"Lady bird, lady bird, fly away home,
Your house is on fire, and your children at home."

or

"Lady lady landers, fly away to Flanders."

But these practices were not altogether confined to children. Grown up girls, when they caught a lady bird, held it in their hands, and repeated the following couplet—

"Fly away east or fly away west,
And show me where lives the one I like best."

Its flight was watched with great anxiety, and when it took the direction which the young girl wished, it was not only a sort of pleasure, but a proof of the augury.

If a person on going to his work, or while going an errand, were to see a hare cross the road in front of him, it was a token that ill luck would shortly befall him. Many under such circumstances would return home and not pursue their quest until the next meal had been eaten, for beyond that the evil influence did not extend. This superstition is very old, but it is not in every country or age connected with the hare. We have already seen in a quotation from Ovid that this superstition existed in his day, (page 2.) Probably the hare has been adopted in this country from the belief that witches assumed the form of that animal when on their nightly rambles, for how was the wayfarer to know that the hare which he saw was not a transformed witch, intent on working him mischief?
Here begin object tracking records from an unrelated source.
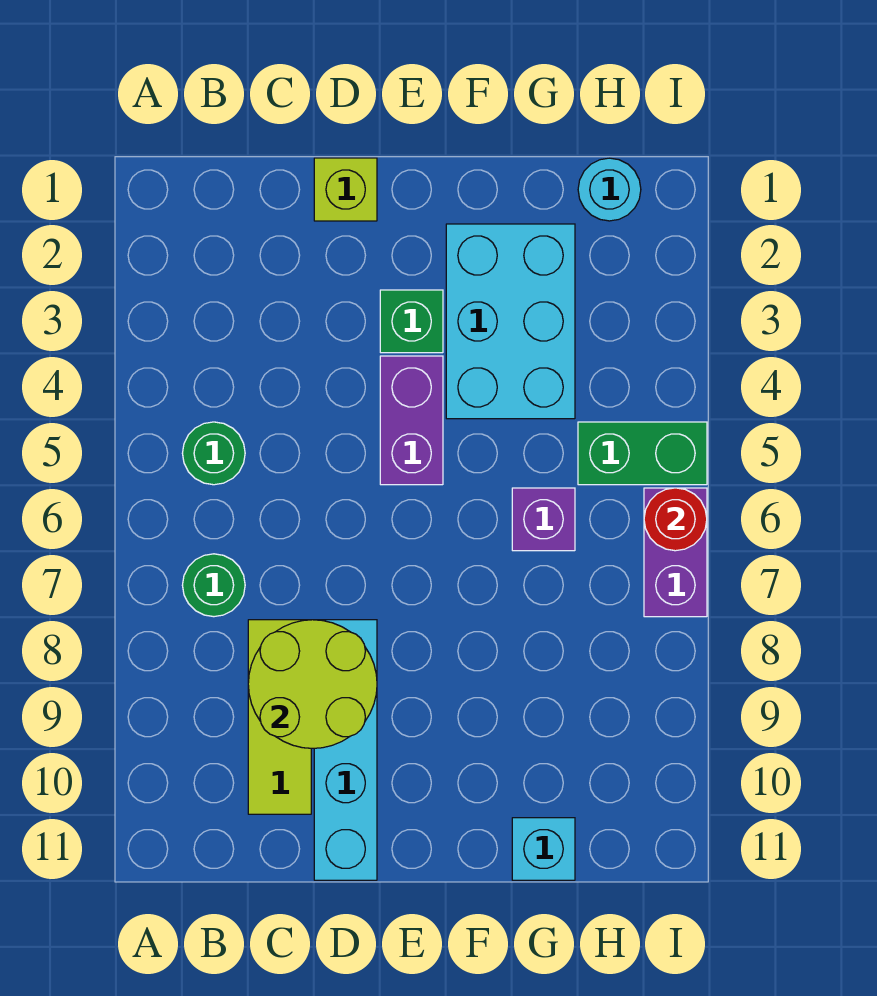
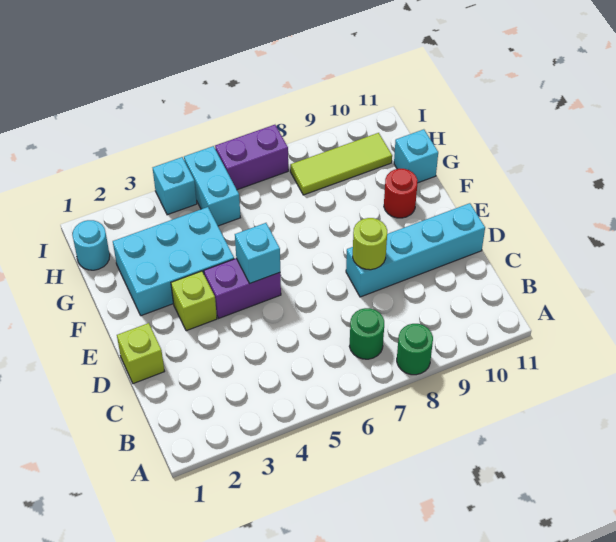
green round brick B5 level 1 -> green round brick A8 level 1
lime tile C8:C10 level 1 -> lime tile H8:H10 level 1
lime round brick C8:D9 level 2 -> lime round brick D8 level 2
green brick E3 level 1 -> lime brick E3 level 1
none -> cyan brick E5 level 2
purple brick G6 level 1 -> none
green brick H5:I5 level 1 -> cyan brick H5:I5 level 1
none -> cyan brick I4 level 1
red round brick I6 level 2 -> red round brick F10 level 1

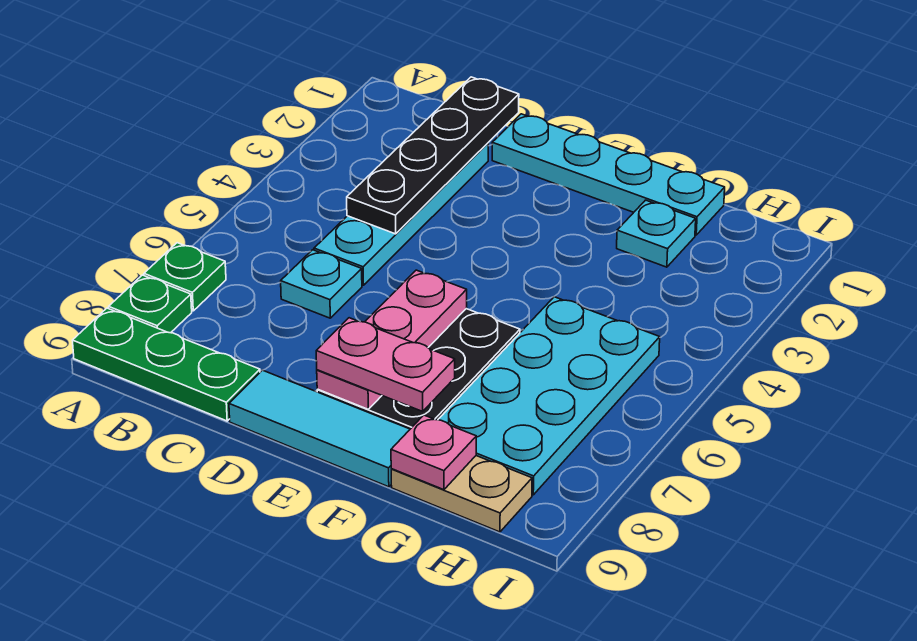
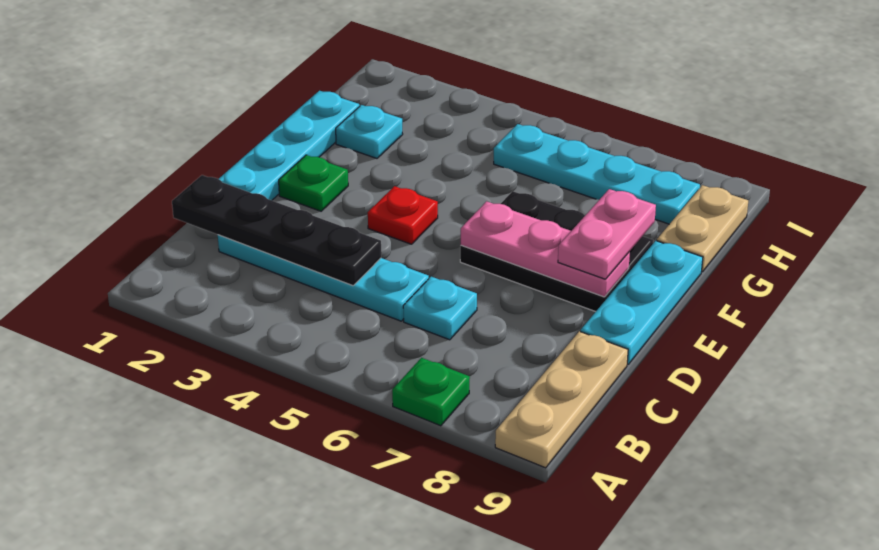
green plate A8 level 1 -> green plate E2 level 1
green plate A9:C9 level 1 -> tan plate A9:C9 level 1
cyan tile D9:F9 level 1 -> cyan plate D9:F9 level 1
none -> red plate E4 level 1
cyan plate G5:H8 level 1 -> cyan plate H5:H8 level 1
pink plate G9 level 2 -> none

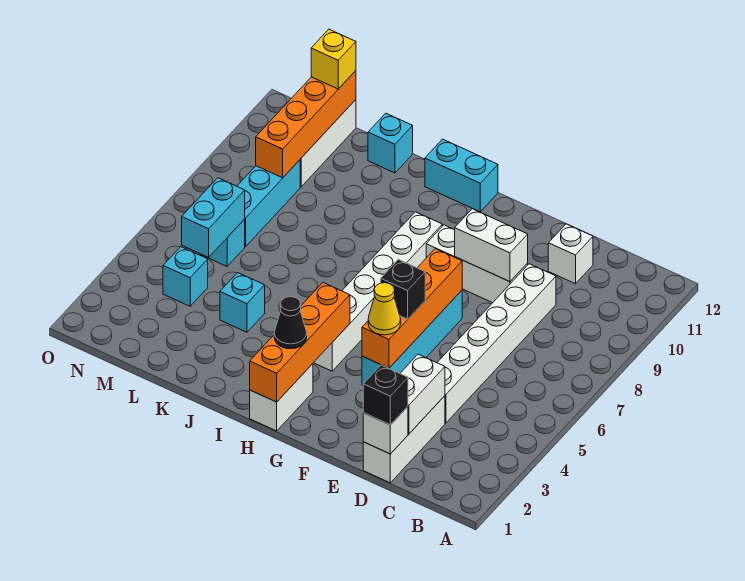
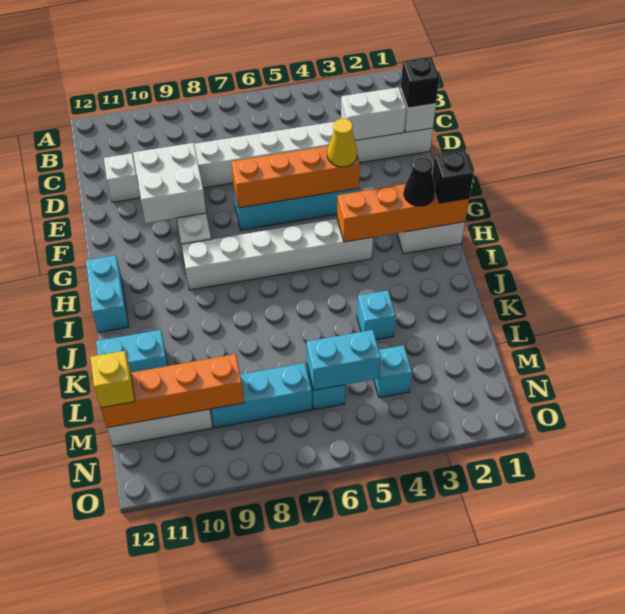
white brick E9:F9 level 2 -> white brick E9:F10 level 2
black brick F5 level 3 -> black brick H1 level 3
cyan brick K12 level 1 -> cyan brick K11:K12 level 1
The cat was always a favourite in a family, and nothing was more unlucky than for one to die inside the house. I have known cases where, when such a misfortune occurred, the family were thrown into great consternation, surmising what possible form of evil this omen portended to them. Generally when a cat was known to be ailing, the animal was removed from the house and placed in the coal cellar, or other outhouse, with plenty of food, and kept there until it either recovered or died. With the ancient Egyptians the cat was one of their favourite animals. The death of a cat belonging to a family was considered a great misfortune. Upon the occurrence of such an event the household went into mourning, shaving off their eyebrows, and otherwise indicating their sorrow. In Scotland it was believed that witches often assumed the cat form while exercising their evil influence over a family.

It was pretty generally believed a few years ago that in large fires kept continually burning there was generated an animal called a salamander. It required seven years to grow and attain maturity, and if the fires were kept burning longer than that there was great danger that the animal might make its escape from its fiery matrix, and, if this should happen, it would range round the world, destroying all it came in contact with, itself almost indestructible. Hence large fires, such as those of blast furnaces in ironworks, were extinguished before the expiry of the seven years, and the embryo monster taken out. Such an idea may have had its origin in a misinterpretation of some of St. John's apocalyptic visions, or may have been a survival of the legend of the fiery dragon whose very breath was fire, a legend common during the middle ages and also in ancient Rome. Bacon, in his Natural History, says—"There is an ancient tradition of the salamander that it liveth in the fire, and hath force also to extinguish the fire"; and, according to Pliny, Book X. chap. 67,—"The salamander, made in fashion of a lizard, with spots like to stars, never comes abroad, and sheweth itself only during great showers. In fair weather, he is not seen; he is of so cold a complexion that if he do but touch the fire he would quench it."—Holland. This is quite opposite to the modern notion of it that it was generated in the fire, but such legends take transformations suitable to the age and locality.

The goat has been associated both in ancient and modern times with the devil, or evil spirit, who is depicted with horns, hoofs, and a tail. In modern times, he was supposed to haunt streams and woods in this disguise, and to be present at many social gatherings. He was popularly credited with assisting, in this disguise, in the instruction of a novice into the mysteries of Freemasonry, and was supposed to allow the novice to ride on his back, and go withershins three times round the room. I have known men who were anxious to be admitted into the order deterred by the thought of thus meeting with the devil at their initiation.